The approach will vary by company, but in many cases will include an internal component and an external component. Both cause pain to our organization due to quality problems – defects.

Internal: Imagine we are documenting defects via internal mechanisms such as Internal Quality Findings (IQF) or Study Notification Requests (SNR’s).

  • Determine, on average how much time is spent to document, route, respond to, approve and finalize these documents – lots.
  • Scale the defects as Low, Medium and High and weight according to associated time for IQFs and SNRs
  • Multiply the times by the average loaded cost of involved personnel
  • Arrive at an internal value of a defect. We have seen typical values in the range of $500 – 800 per defect!
  • External: We may have data indicating we have lost clients or have had work cancelled, had to reduce prices or redo work – all due to poor quality. How will quantify this?
  • Over a period of 1 – 2 years, quantify the financial pain to the business due to the lost business, price reductions, redos, etc.
  • Because each of these quality issues is documented on a document such as an SNR, divide this financial value by the number of SNR’s in that period and you will arrive at the external value of a defect. We have seen typical values in the $500 – $700 range.

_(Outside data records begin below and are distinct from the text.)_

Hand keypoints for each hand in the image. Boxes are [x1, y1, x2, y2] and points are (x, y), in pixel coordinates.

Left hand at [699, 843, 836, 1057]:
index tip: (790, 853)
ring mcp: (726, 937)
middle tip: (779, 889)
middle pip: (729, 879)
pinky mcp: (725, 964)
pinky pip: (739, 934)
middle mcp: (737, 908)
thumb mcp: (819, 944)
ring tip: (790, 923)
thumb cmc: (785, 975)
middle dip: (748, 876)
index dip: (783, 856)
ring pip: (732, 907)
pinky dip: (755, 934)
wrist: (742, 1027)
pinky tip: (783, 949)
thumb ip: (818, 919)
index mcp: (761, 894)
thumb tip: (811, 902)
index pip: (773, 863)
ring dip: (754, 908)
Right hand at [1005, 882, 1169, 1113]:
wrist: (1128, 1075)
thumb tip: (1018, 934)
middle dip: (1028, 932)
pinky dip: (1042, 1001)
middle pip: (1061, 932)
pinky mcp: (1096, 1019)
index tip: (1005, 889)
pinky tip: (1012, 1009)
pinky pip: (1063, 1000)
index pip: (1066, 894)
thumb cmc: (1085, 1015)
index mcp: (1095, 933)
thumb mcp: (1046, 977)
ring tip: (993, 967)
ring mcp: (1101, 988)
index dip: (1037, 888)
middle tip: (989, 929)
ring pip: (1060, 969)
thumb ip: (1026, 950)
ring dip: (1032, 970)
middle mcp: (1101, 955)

Now, we simply add the two, for example, $600 internal and $650 external yields a value of a defect (rather financial pain to the business) of $1250. Every defect we produce costs the organization $1250! That should get some attention and strengthen our attack on quality issues.

Finally, applying the Defect to Dollars Translator is simple. Example: Our baseline performance for 2008 was 750 defects for Defect X. The project achieved a 70% improvement, resulting in a defect level of 225, or a savings of 525 defects per year. Multiplying this by our Translator equals a soft savings benefit of $ $656,250 annualized.